Il Chiodo gridava lasciatelo stare! Bastardi, lasciatelo stare! Faceva un gran casino con delle braccia lunghe lunghe, come fossero tentacoli di un polipo impazzito.
La coperta bruciava insieme al mio viatico.
Il Chiodo mi chiese se stavo bene, si accertò che avessi gli abiti spenti e affrontò i ragazzi con i suoi due metri di statura.

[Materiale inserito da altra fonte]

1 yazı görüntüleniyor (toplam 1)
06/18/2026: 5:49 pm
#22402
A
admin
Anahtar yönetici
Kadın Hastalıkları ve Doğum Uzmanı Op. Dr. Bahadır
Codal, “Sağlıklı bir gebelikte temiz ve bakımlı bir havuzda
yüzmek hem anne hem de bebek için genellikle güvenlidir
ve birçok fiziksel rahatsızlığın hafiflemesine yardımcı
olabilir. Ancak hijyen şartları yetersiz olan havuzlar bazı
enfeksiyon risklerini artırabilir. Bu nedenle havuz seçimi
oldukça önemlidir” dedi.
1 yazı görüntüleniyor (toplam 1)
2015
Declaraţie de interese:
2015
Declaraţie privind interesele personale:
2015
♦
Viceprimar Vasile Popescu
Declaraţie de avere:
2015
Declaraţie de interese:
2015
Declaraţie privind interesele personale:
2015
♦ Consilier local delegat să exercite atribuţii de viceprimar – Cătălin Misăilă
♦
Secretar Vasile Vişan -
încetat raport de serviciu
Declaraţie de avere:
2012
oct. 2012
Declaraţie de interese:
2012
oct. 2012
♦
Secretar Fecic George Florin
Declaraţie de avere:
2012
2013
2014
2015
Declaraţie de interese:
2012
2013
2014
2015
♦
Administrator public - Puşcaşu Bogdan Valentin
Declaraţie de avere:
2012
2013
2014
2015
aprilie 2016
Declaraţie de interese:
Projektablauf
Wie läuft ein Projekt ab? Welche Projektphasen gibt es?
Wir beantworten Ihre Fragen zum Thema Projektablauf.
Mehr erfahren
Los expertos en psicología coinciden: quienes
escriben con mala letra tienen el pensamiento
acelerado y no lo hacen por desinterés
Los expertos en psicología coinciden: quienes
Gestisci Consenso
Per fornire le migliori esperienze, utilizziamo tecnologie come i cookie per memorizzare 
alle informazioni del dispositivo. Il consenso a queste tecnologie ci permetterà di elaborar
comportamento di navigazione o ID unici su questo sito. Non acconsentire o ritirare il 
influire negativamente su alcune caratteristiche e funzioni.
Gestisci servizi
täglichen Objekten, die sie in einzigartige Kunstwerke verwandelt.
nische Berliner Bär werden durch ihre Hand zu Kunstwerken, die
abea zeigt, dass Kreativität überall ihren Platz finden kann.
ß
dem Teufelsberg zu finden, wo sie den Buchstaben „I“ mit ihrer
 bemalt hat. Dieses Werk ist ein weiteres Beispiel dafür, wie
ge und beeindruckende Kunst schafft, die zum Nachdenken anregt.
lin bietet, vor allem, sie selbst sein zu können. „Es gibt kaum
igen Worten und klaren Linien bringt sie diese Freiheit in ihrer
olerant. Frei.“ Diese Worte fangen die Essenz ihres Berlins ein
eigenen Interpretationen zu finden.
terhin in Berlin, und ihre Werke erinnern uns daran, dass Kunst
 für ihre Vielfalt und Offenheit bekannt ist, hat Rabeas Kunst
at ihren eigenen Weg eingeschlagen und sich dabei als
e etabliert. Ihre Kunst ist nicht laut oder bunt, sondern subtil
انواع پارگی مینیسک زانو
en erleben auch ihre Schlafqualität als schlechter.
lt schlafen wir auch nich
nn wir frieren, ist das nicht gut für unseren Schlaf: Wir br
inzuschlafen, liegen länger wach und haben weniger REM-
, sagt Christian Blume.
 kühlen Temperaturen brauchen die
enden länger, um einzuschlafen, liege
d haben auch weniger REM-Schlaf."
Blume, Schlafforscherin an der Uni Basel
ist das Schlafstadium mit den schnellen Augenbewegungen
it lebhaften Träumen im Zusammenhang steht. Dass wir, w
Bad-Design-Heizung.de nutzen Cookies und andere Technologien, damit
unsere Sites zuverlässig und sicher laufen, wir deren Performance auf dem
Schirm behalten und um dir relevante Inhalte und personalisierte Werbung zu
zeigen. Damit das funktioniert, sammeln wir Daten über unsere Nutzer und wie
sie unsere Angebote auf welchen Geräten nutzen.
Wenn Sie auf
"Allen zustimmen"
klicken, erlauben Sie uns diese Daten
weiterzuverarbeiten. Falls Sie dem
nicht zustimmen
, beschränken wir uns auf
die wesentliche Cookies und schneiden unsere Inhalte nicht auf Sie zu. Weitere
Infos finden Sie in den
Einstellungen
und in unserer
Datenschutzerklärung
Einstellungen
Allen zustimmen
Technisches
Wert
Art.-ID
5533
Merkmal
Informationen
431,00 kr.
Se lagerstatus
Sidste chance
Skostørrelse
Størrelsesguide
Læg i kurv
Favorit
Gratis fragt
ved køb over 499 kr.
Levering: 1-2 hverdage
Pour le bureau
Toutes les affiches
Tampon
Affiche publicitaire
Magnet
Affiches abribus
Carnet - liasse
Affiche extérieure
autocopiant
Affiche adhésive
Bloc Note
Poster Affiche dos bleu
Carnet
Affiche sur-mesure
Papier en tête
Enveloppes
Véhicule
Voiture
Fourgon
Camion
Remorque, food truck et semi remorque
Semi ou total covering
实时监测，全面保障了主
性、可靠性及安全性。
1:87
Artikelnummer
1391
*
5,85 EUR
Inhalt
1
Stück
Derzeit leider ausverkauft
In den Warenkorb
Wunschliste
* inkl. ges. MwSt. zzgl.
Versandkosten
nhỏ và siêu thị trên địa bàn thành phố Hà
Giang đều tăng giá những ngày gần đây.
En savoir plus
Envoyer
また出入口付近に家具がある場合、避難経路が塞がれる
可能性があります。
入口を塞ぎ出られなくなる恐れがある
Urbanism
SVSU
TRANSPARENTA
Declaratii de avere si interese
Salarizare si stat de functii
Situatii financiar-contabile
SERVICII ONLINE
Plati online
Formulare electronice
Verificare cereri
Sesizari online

Ostentava un’imponenza che non possedeva, l’eccessiva magrezza lo tradiva.
La pistola si materializzò in mano al ragazzo che aveva gettato la benzina, era lucente, a tamburo, ferma e puntata alla testa del mio salvatore.
Il Chiodo si bloccò di colpo e si zittì. Poi face una cosa che stupì tutti: scostò di poco le braccia dal tronco e aprì lentamente le mani, mostrando i palmi al ragazzo con la pistola. Sorridendo beato spostò il peso del corpo un poco in avanti, dritto, duro e impalato come un asse, ma con il baricentro fuori equilibrio. Era come appoggiato con la fronte alla continuazione della canna del revolver. Guardava il ragazzino in fondo agli occhi come per decriptargli l’anima o, forse, solo per indurlo a sparare.
Il tempo si fermò.
Poi la ragazza tirò il braccio del capobranco, dicendo andiamo, dai! Ti prego, andiamo via, per favore! Lo strattonava delicatamente per non irritarlo, ma con fermezza.
Rimase in bilico se diventare un assassino quella sera o rimandare l’inevitabile evento. Fece bum! con la bocca e rinviò la sua adesione alle forze del male.
S’infilò il revolver nei pantaloni e corsero via tutti e tre da dove erano venuti. Una scia di pulviscolo li rincorse.